===== PROVIDED TEXT =====
NEW YORK — When fall shipments of Anne Klein New York sportswear began arriving in stores last month, there were no signs announcing a big change in artistic direction, nor the departure of the latest designer personality behind the label, nor even its change of ownership. If anything, customers who have been paying close attention to the recent history of the iconic American brand might have noticed an improvement in the quality of its fabrics and construction.
The differences in Anne Klein since it was acquired by Jones Apparel Group in a bankruptcy court auction as part of the Kasper A.S.L. package may have been subtle to the outside world. But to an industry that had become accustomed to watching the brand as a runway soap opera on par with the recent bruhahas of the Gucci Group, the changeover has been more dramatic — Jones has taken a far different strategy in promoting the line than its previous owners, pulling Anne Klein away from the runways of fashion week altogether, rather than introducing another future star to take the bow.
It might not be such a great approach from the standpoint of generating buzz, but it falls more closely in line with the Jones corporate culture, where the focus is on the product and customer rather than the cult of the designer. Anne Klein competes in the bridge world of Dana Buchman, Ellen Tracy and Eileen Fisher, after all. There is no Mr. Nine West nor a real Mrs. Jones behind the Jones New York label, Jones executives point out in reference to the company’s other holdings, and Anne Klein’s history with named designers hasn’t exactly been a home run in recent seasons.
“Rather than spending half a million dollars on a fashion show, taking these collections out to the stores and working with the customers is much more important to us,” said Mark Mendelson, group president, who oversees the Jones New York Collection, Nine West Apparel and Anne Klein sportswear businesses in bridge and better. “So many times, the fashion show ends up driving the product, as opposed to the consumer.”
=====
SET OF TASKS:
1. Write out the Anne Klein article word for word, beginning at the words "The differences in" and stopping after the words "take the bow.".
2. According to the Anne Klein article, which company acquired the brand in a bankruptcy court auction?
3. Proceed with the article on Anne Klein's change of ownership, picking up after its last sentence.
===== DATASET ROWS =====
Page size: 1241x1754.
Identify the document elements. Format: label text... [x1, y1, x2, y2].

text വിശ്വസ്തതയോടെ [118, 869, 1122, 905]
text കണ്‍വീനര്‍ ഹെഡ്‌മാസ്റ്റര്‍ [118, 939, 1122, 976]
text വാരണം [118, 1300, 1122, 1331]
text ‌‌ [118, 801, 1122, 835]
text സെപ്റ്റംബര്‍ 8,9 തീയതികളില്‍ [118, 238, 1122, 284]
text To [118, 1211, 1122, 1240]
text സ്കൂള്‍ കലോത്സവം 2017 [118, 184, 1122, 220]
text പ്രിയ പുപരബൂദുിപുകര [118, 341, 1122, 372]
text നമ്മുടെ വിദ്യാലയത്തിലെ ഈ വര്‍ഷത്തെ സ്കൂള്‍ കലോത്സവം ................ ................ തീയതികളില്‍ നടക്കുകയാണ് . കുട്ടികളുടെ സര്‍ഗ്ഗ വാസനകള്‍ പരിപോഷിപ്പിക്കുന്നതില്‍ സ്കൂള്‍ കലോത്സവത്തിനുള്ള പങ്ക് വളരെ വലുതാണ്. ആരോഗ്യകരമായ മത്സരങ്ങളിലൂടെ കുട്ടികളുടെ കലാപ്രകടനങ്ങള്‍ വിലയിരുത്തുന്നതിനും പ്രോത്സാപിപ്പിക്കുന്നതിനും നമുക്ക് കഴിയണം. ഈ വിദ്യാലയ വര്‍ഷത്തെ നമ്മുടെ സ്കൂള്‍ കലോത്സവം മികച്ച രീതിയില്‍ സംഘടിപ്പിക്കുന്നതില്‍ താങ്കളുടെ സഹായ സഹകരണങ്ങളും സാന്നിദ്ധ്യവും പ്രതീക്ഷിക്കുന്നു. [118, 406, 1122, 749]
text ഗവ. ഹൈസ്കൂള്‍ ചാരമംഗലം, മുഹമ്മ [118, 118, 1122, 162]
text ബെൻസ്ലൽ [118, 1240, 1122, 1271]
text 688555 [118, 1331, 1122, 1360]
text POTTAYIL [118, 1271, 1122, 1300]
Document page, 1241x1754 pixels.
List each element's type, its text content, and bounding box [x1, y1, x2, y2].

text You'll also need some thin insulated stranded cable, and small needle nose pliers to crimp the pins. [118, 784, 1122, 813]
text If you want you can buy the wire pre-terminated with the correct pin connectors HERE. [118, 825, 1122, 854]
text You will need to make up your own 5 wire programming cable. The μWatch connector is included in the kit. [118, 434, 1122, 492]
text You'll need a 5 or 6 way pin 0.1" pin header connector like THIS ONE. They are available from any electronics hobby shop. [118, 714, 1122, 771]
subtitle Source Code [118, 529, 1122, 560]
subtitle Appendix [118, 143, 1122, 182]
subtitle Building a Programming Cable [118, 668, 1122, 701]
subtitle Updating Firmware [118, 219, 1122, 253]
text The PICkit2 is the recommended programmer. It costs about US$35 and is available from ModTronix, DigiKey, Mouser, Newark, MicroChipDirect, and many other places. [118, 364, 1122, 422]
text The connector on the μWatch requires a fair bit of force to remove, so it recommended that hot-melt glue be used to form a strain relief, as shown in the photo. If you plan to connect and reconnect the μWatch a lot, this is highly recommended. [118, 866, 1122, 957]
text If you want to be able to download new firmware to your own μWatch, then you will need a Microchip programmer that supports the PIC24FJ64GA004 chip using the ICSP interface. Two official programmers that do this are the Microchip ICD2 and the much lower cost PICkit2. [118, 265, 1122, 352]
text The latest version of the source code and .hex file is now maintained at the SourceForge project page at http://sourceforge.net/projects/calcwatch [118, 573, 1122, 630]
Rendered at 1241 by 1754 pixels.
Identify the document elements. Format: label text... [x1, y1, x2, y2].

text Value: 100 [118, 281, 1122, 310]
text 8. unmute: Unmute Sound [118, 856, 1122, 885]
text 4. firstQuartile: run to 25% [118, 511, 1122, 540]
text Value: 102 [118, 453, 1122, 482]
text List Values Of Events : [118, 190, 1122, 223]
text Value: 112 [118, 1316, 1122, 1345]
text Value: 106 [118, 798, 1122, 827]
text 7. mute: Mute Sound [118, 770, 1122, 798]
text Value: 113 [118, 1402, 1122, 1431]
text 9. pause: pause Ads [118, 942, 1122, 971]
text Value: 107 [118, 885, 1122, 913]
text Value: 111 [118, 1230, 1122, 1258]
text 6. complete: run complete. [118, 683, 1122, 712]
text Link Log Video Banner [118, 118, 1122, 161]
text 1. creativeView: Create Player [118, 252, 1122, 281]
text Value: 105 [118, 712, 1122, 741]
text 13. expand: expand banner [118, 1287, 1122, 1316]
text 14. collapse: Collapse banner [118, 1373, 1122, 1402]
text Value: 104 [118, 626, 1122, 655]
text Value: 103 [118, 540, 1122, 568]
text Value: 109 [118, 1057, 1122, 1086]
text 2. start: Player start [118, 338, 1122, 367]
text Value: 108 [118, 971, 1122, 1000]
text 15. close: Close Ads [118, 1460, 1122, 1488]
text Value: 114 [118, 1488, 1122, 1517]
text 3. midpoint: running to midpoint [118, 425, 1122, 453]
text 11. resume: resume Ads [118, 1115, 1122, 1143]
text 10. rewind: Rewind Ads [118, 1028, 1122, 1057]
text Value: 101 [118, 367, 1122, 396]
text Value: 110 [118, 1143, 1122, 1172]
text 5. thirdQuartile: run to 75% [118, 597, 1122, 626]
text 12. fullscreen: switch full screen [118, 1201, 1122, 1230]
=====
EXERCISE RESULTS:
1.
The differences in Anne Klein since it was acquired by Jones Apparel Group in a bankruptcy court auction as part of the Kasper A.S.L. package may have been subtle to the outside world. But to an industry that had become accustomed to watching the brand as a runway soap opera on par with the recent bruhahas of the Gucci Group, the changeover has been more dramatic — Jones has taken a far different strategy in promoting the line than its previous owners, pulling Anne Klein away from the runways of fashion week altogether, rather than introducing another future star to take the bow.

2. Jones Apparel Group

3.
At a preview last week of the Anne Klein New York sportswear collection, which is the top of the many-tiered Anne Klein pyramid, Jones offered a look into its vision for the brand, which revolves around making sophisticated, accessible clothes for the working woman. That’s the same ambition with which the late Anne Klein herself founded the business in the late Sixties, catering to women who were attaining more senior jobs and didn’t want to dress like men. Following the roster of designers who have fronted the brand over the years since Klein’s death in 1974, each bringing their own egos and ideas to the equation — Donna Karan, Louis Dell’Olio, Richard Tyler, Patrick Robinson, Ken Kaufman and Isaac Franco, Charles Nolan and, most recently, Michael Smaldone for the spring 2004 season — Jones briefly toyed with continuing that tradition by hiring Nineties nameplate Christian Francis Roth, but made the decision to work with a team of designers recruited from the Jones staff.
There are currently two design directors working with a staff of fabric designers and specialists who focus on knits and wovens, Mendelson said, but he would not disclose their identities.
“This company is about product,” he said. “We spend all of our energy focusing on the consumer.”
Klein might have admired that position, given her feisty reputation. Jones executives, including Eileen McMaster, vice president of corporate communications, who has been with Anne Klein since the Kaufman-Franco era four years ago, have researched the roots of the brand, culling from friends a large collection of vintage designs from the house that are displayed in the new Anne Klein showroom at 1411 Broadway, along with a charcoal sketch of Klein and a famous quote from her in the foyer: “Clothes aren’t going to change the world. The women who wear them will.”
The Anne Klein designers came up with a collection that combines a similar dose of civility with spunk, such as a pale camel lace peasant skirt and blouse; a brown, drape-front bikini shown with a loose-knit pullover and gray sharkskin shorts worn with a skinny cashmere tank. One dress, a black rayon jersey dress that ties at the bosom, was re-created from an original Anne Klein design dating from around 1969, which would have been when Karan was working with Klein on the collection.
“That was a time when women started to be relevant in the workforce and not relegated to being housewives,” Mendelson said.
Mendelson is known for sharp merchandising skills, which he has developed in previous roles as president of Tahari and a vice president at Laundry by Shelli Segal. He joined Jones in 2001 and has driven gains at its various brands by keeping a sharp eye on sales by door and responding quickly to consumer demands. Anne Klein New York is the highest-priced product offering from Jones with distribution in high-end retailers like Neiman Marcus and Saks Fifth Avenue, plus international distribution at stores like Holt Renfrew in Canada and Harvey Nichols and Harrods in the U.K. It has the potential to become a significant volume-driver for the company and has already had a positive impact on Jones’ licensing revenues. Kasper, including the Anne Klein product it directly produced, had sales of about $200 million when it was acquired for $232.5 million by Jones last year.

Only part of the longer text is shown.